Where to add an attention prior (betabinom prior)

imdanboy / jets

JETS: Jointly Training FastSpeech2 and HiFi-GAN for End to End Text to Speech

Apache License 2.0

104 stars 12 forks source link

Where to add an attention prior (betabinom prior) #4

Open changjinhan opened 1 year ago

changjinhan commented 1 year ago

Hello! I have a question about the adding position of an attention prior. You added the attention prior before calculating forwardsum loss like this. https://github.com/imdanboy/jets/blob/44e3dbcb9e7e5368158917748fa2c6b45039b4d0/espnet2/gan_tts/jets/loss.py#L147 It can decrease the forwardsum loss while forcing a monotonic alignment(log_p_attn). But, you didn't add anywhere in the forward process of the Jets generator and got the durations using the pure 'log_p_attn' by the viterbi algorithm. https://github.com/imdanboy/jets/blob/44e3dbcb9e7e5368158917748fa2c6b45039b4d0/espnet2/gan_tts/jets/generator.py#L593 To make the attention prior effective, I think this should be also added before getting the durations.

What do you think of this?

imdanboy commented 1 year ago

Sorry for late, I recently recognized the current implementation regarding on an alignment learning is different from official code Nvidia-FastPitch as discussed at https://github.com/espnet/espnet/issues/5179#issuecomment-1565241556 Thanks a lot, I will check it out first whether there are improvement or not.

changjinhan commented 1 year ago

Oh, I'm happy to know similar discussion with it and thank you for your reply.
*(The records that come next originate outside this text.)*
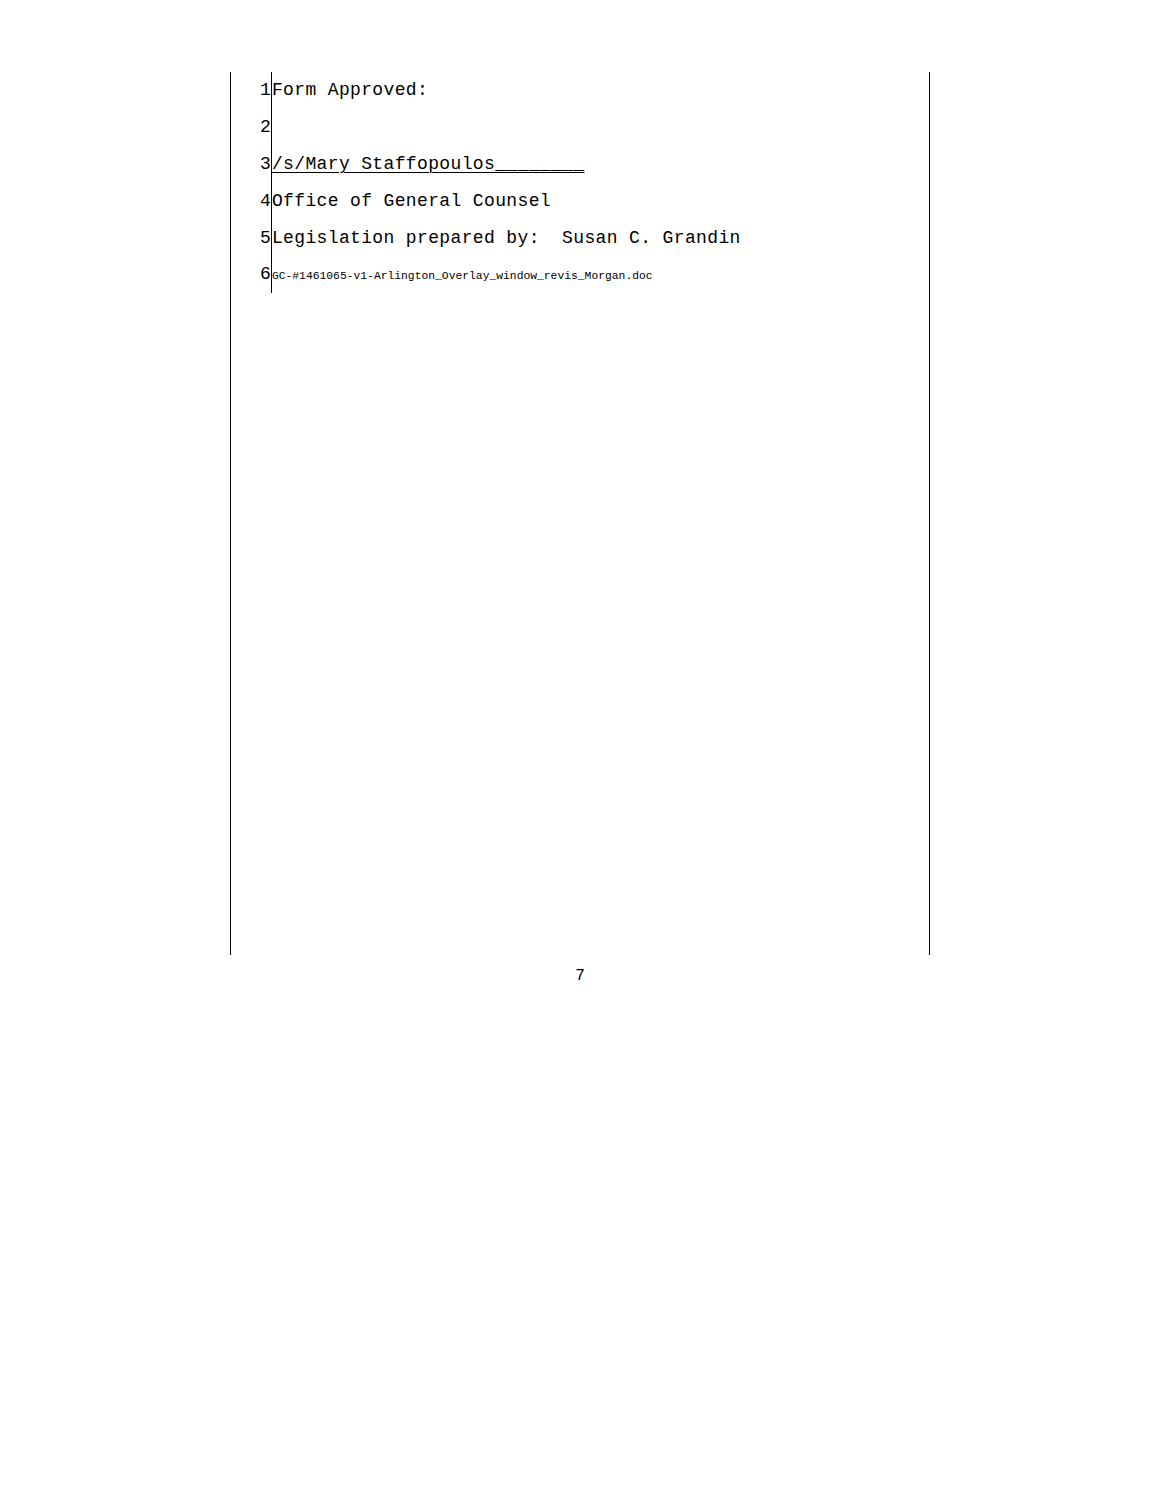| 1 | Form Approved: |
| 2 | |
| 3 | /s/Mary Staffopoulos________ |
| 4 | Office of General Counsel |
| 5 | Legislation prepared by: Susan C. Grandin |
| 6 | GC-#1461065-v1-Arlington_Overlay_window_revis_Morgan.doc |
7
We look forward to hearing the results of your further experiments!

imdanboy commented 1 year ago

Hi, I recently check an experiment regarding on an alignment algorithm and find that diagonal alignment plot is more clear from the very early training stage after fix; normalize input for ctc_loss as well as add attention prior before viterbi decoding.

Although I didn't find clear improvement of speech quality on datasets (ljspeech, kss and internal dataset which is quite clean), the fix on alignment algorithm might be helpful on somewhat noisy, multi speaker dataset.

You can check the fix at https://github.com/espnet/espnet/pull/5288 Thanks for report 😄